New Yorkers were generally sheltered against the cold, but in summer, with home air-conditioning almost as rare as television before 1947, they sweltered in the most intense heat waves that anyone could remember. The eight million made their way to the Roxy, the Capitol, Radio City Music Hall, and the other giant movie palaces that had air-conditioning; or went to Coney Island, Brighton Beach, or Jones Beach, passing amid scenes unchanged since the turn of the century, but that would barely last out the decade: whole families spending the night on tenement roofs, small children wedged together on fire escapes, old people sitting up late on kitchen chairs by the stoop—the lost world that lives on vividly in Alfred Kazin’s memoirs and Helen Levitt’s photographs.
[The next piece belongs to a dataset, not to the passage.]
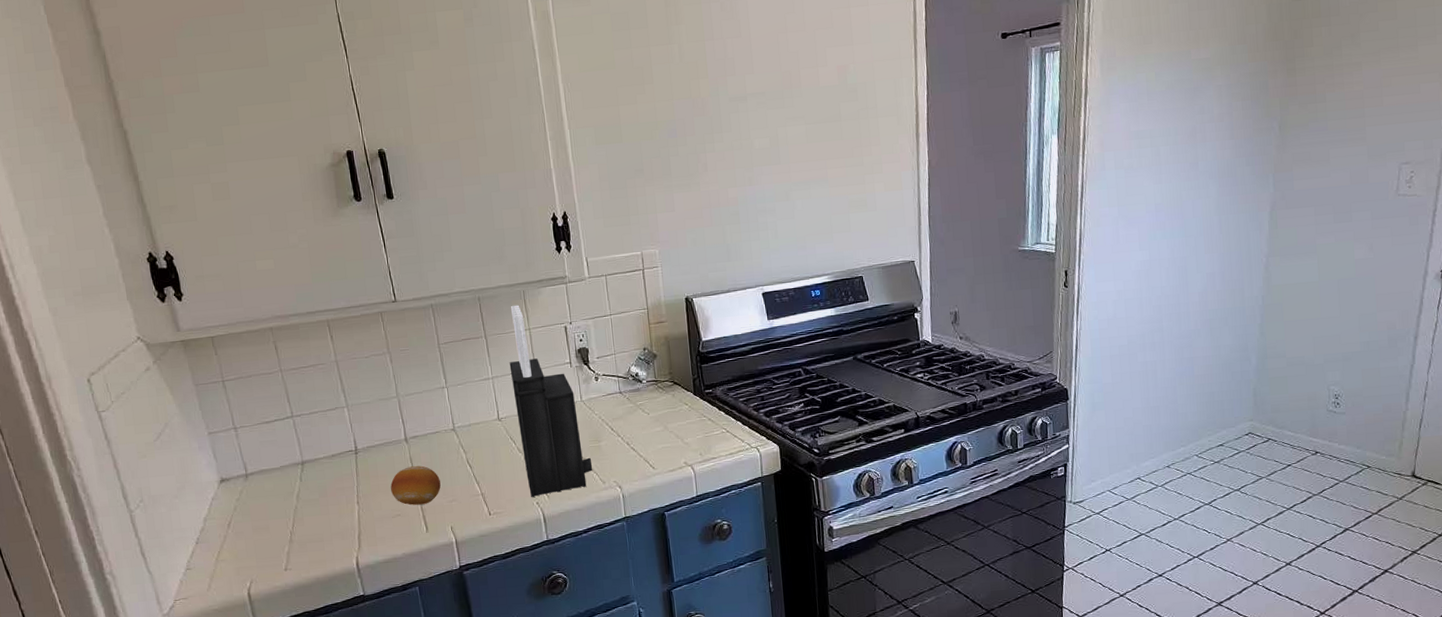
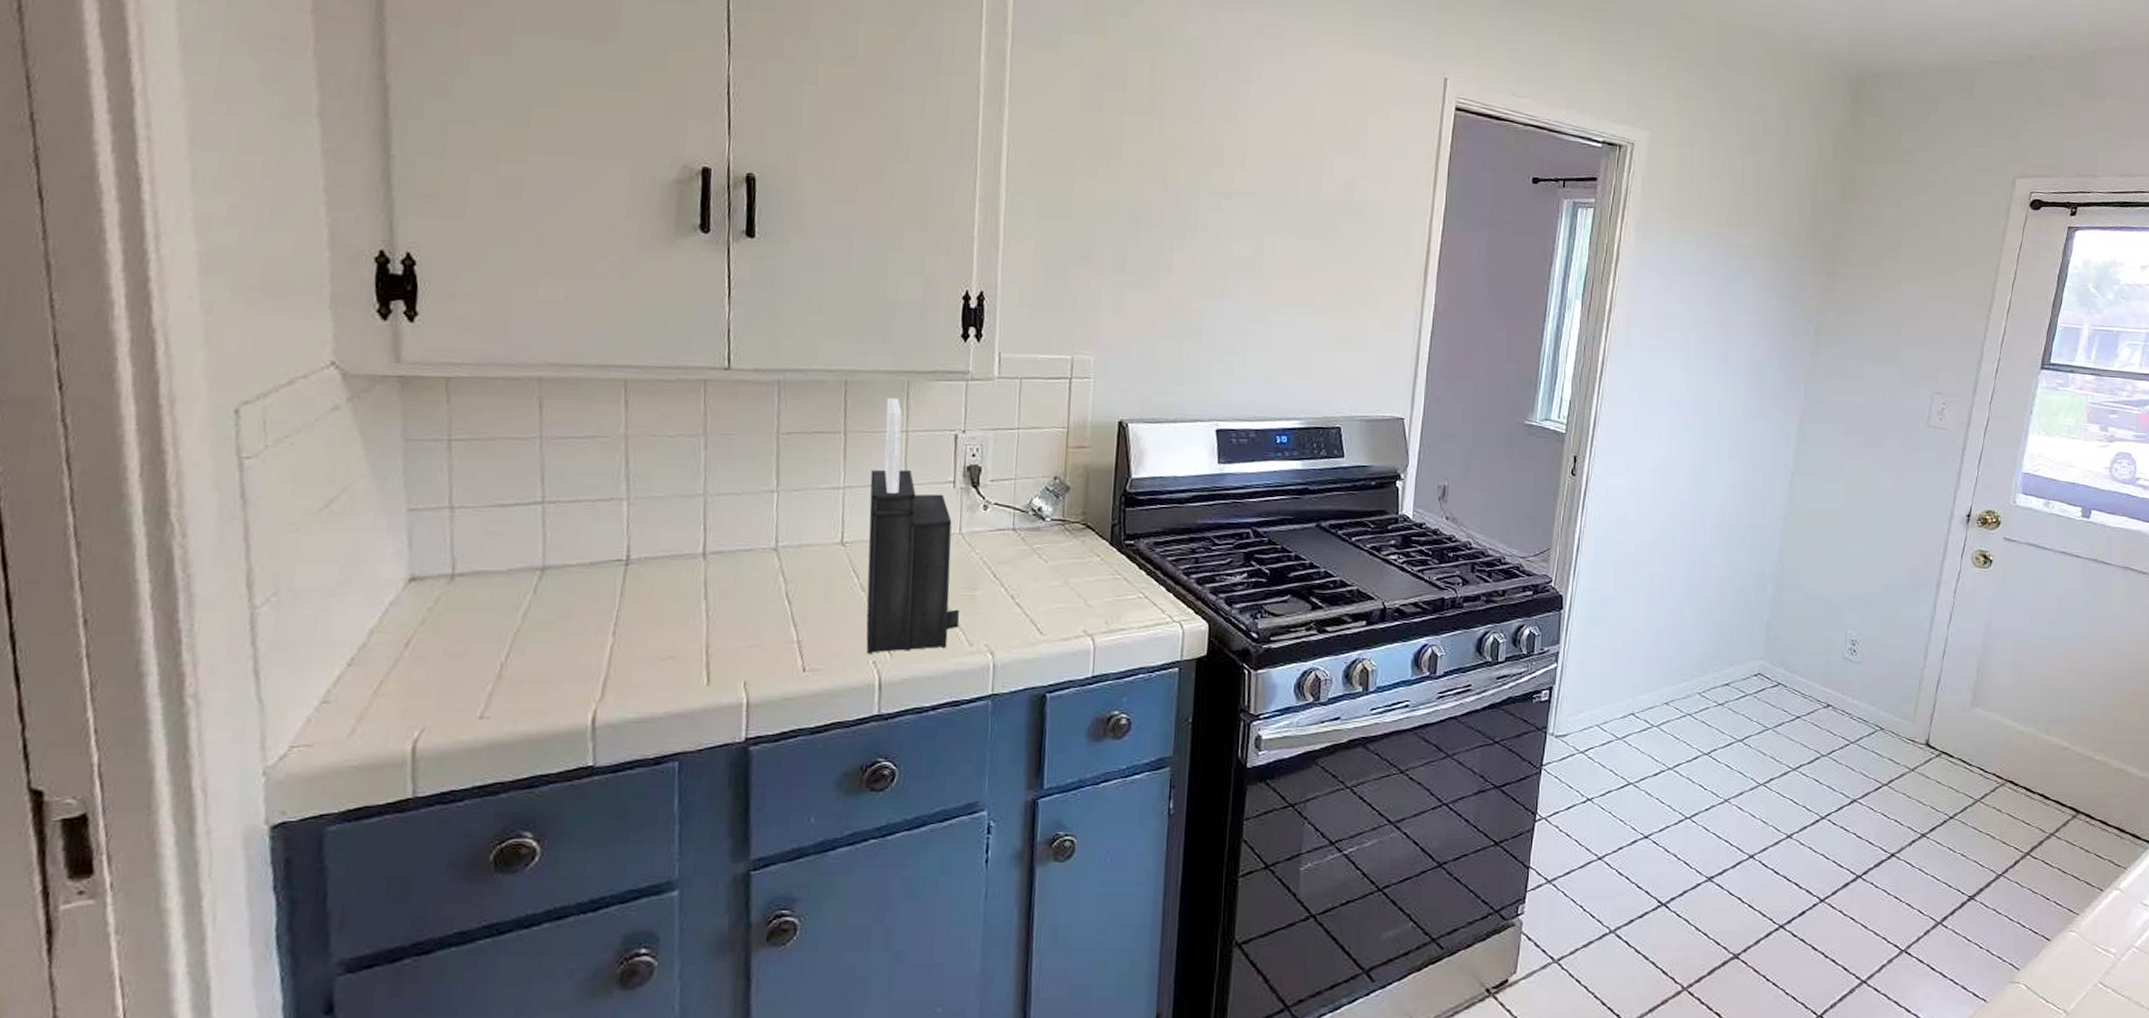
fruit: present [390,466,441,505] -> none [667,592,742,646]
Truman Capote writes of a particular August day in 1946 when “the heat closed in like a hand over a murder victim’s mouth, the city thrashed and twisted.” Central Park was like a battlefield, whose “exhausted fatalities lay crumpled in the dead-still shade,” as documented by newspaper photographers. “At night, hot weather opens the skull of a city, exposing its brain and its central nerves, which sizzle like the inside of an electric-light bulb.”

On some nights, New York is as hot as Bangkok.” The famous opening line of Saul Bellow’s The Victim (1947) might have been inspired by the heat wave of the preceding year; it is definite that Bellow had never spent a sultry night in Bangkok, but from the next sentence it is obvious that he had read Spengler. “The whole continent seems to have moved from its place and slid nearer the equator, the bitter gray Atlantic to have become green and tropical, and the people, thronging the streets, barbaric fellahin among the stupendous monuments of their mystery, the lights of which, a dazing profusion, climb upward endlessly into the heat of the sky.”